— Records contained in a dataset —
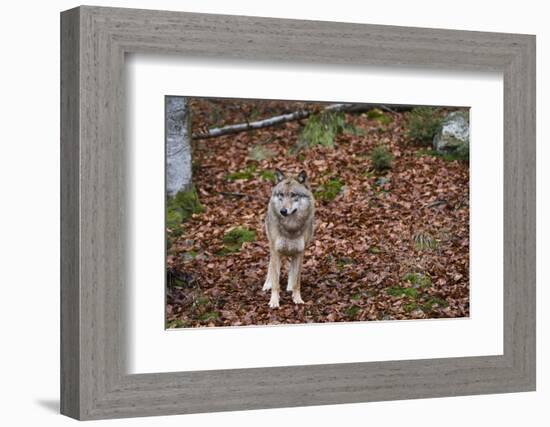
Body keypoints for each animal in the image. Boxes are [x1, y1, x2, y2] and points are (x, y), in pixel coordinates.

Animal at [266, 170, 316, 308]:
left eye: (293, 195)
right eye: (281, 194)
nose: (283, 211)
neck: (290, 227)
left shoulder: (300, 252)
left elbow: (296, 281)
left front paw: (297, 298)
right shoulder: (276, 251)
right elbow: (276, 282)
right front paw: (274, 301)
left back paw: (289, 287)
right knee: (270, 266)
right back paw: (267, 285)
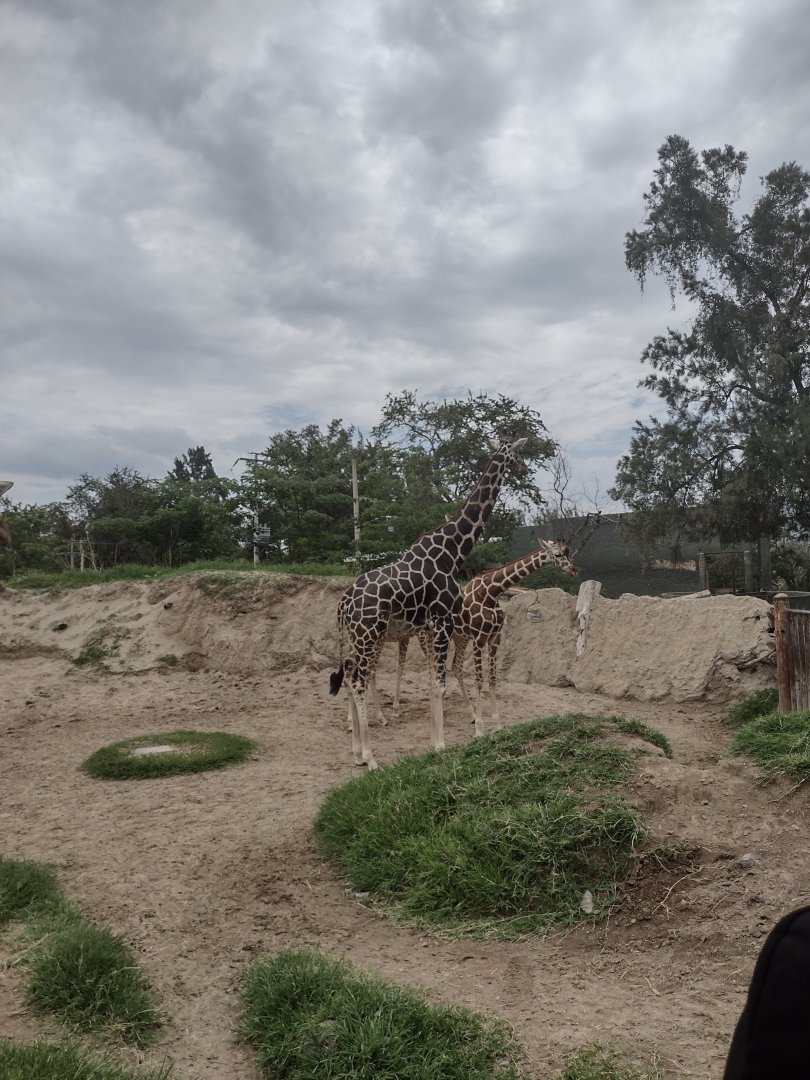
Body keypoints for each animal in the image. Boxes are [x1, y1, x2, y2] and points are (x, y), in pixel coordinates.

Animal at [330, 436, 528, 769]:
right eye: (516, 453)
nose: (525, 470)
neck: (451, 551)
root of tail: (344, 602)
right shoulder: (442, 620)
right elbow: (440, 683)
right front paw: (441, 745)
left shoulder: (429, 626)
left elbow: (434, 681)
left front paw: (436, 742)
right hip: (369, 634)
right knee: (357, 681)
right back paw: (370, 758)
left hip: (359, 637)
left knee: (351, 678)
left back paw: (356, 752)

— WORK REQUIRED —
From the first line above to the line containing "right back paw: (267, 285)", repeat each line exactly. Pictures stay out.

— RESPONSE —
Body keypoints for each animal in the image. Boxes are [x1, y1, x2, y2] and points are (x, y), in pixel coordinates.

Animal at [266, 170, 316, 308]:
left eye: (293, 195)
right eye: (281, 194)
nose: (283, 211)
neck: (290, 227)
left shoulder: (300, 252)
left elbow: (296, 281)
left front paw: (297, 298)
right shoulder: (276, 251)
right elbow: (276, 282)
right front paw: (274, 301)
left back paw: (289, 287)
right knee: (270, 266)
right back paw: (267, 285)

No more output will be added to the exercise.